I'll tell you what sucks. There was this one time I was following an agonizingly slow car around a parking lot. First of all, it didn't seem to know whether to turn left or to go right, in spite of the visible signs telling us which direction led to what part of the establishment. Second, it was hogging two lanes so I couldn't overtake it. Third and worst of all, when it finally spotted a vacant slot, it took forever to park.
My patience wearing thin, I honked repeatedly at the driver just to show my disgust. Lo and behold, the window slowly rolled down to reveal a woman at the wheel. I promise you: Nothing sucks more. I had never been so ashamed in all my years as a motorist. Technically speaking, I did nothing wrong. I had every right to sound my horn just to let the other driver know that I didn't have all day to watch a parking clinic. But just the fact that it was a lady that I vented my frustration to, made it the worst feeling this side of a sexist continent.
I don't care if your sister or wife or girlfriend insists that both sexes should be regarded as equals these days, I believe there remain traditional practices that need to be preserved in order to allow men to pay their respects toward their fairer counterparts. I believe we should still open the door for women, pull the chair out for them, carry heavy stuff for them, valiantly get into a brawl for them, or even unconditionally give the right of way to them.
Now, please understand, I'm not being condescendingly derisive or politically incorrect here. Neither am I trying to be romantically heroic in the eyes of this column's female readers--and I assume there are three of them--because I'm almost sure that the effect I'm bound to achieve is quite the opposite. I expect irate women to purchase all sorts of adjectives from the nearest Ministop and arrange them neatly in the comment box below: "arrogant," "chauvinistic," "rude," "misogynistic," "stupid," "insensitive."
In fact, I even expect a person or two conveniently hiding behind a pseudonym to condemn me with this line of reasoning: "How can a serial dater like you talk about respect for women?! You prick!"
So before my female readers launch into a crucify-the-author tirade, I want to clarify that this topic isn't about men being better drivers than women. I'm not even calling out women for being lousy parallel-parkers. No, this piece has nothing to do with the driving aptitude of female drivers, although I have a tome's worth of things to say in that regard. I'm aware that there are women out there who are more skilled behind the wheel of a car than most men. I know, for instance, that Michele Bumgarner or even Pia Boren will kick my ass on a racetrack.

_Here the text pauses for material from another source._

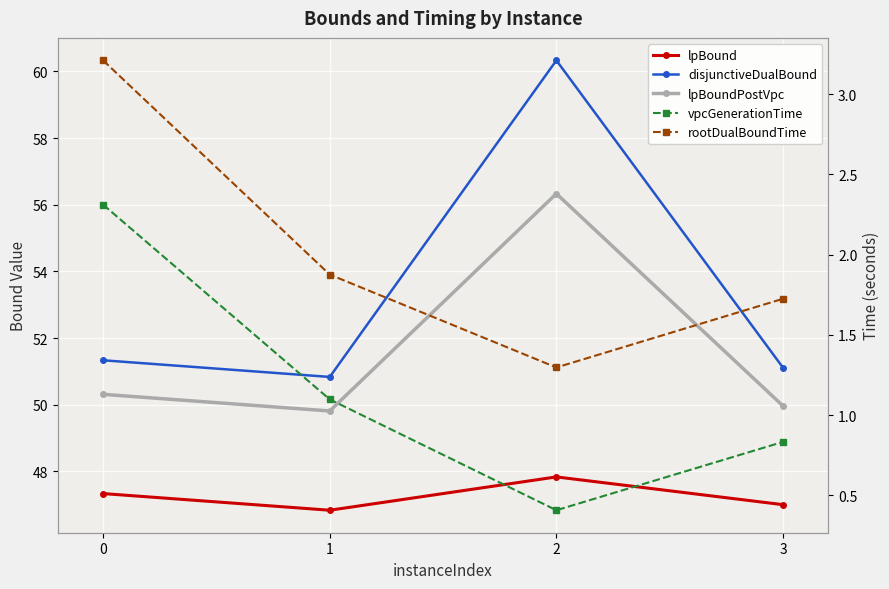

The value of disjunctiveDualBound at 0 is 51.3. True or false?

True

What I'm talking about here is how men can better identify female drivers on the road, so we can quixotically extend to them all the courtesies they rightfully deserve. For example, if we were merging into a single-lane passage, it would be so much easier for us to give way to another car if we knew the driver was a lady. If we found a parking slot just a little ahead of another car, we'd gladly give it away if we were made aware the other driver was female. Or if we knew that it was a woman that had just cut us on the highway, we'd just smile and let it slide instead of swearing to high heavens and giving chase.
You see, we'll spare ourselves a lot of mental rage and unnecessary aggression on the road if we can only single out female drivers around us. Because really, what heartthrob of a guy can bring himself to curse at a lady?

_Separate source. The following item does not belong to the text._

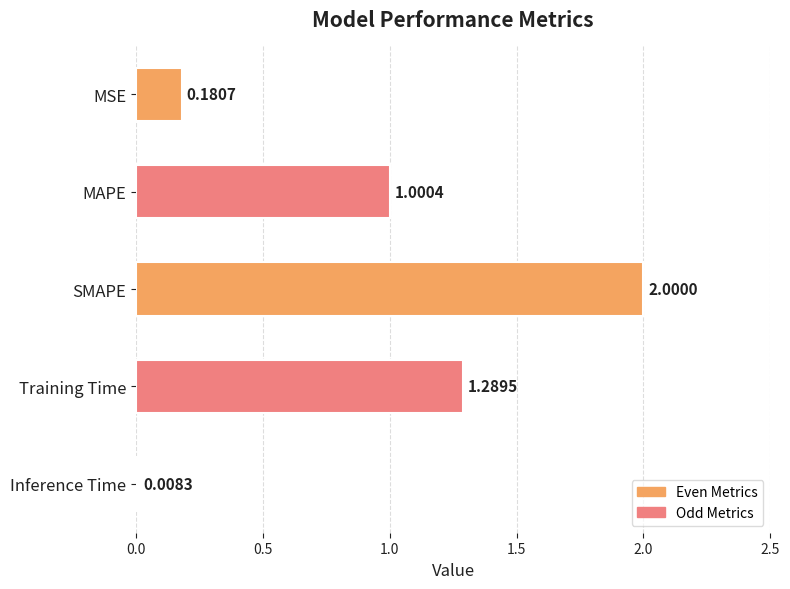

What is the change in value from MAPE to Inference Time?

-1.0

So I propose that the LTO require all female drivers to display a specially designed sticker on their cars, just to let male motorists know that they deserve double the road courtesy, double the understanding, double the kindness, double everything. Sort of like how Japan requires new car drivers to display the Wakaba sticker on their cars for a year, so that other motorists may take the necessary precaution around them.
Again, I'm not saying we need to be more cautious around female drivers. I'm saying we need to be more courteous toward them.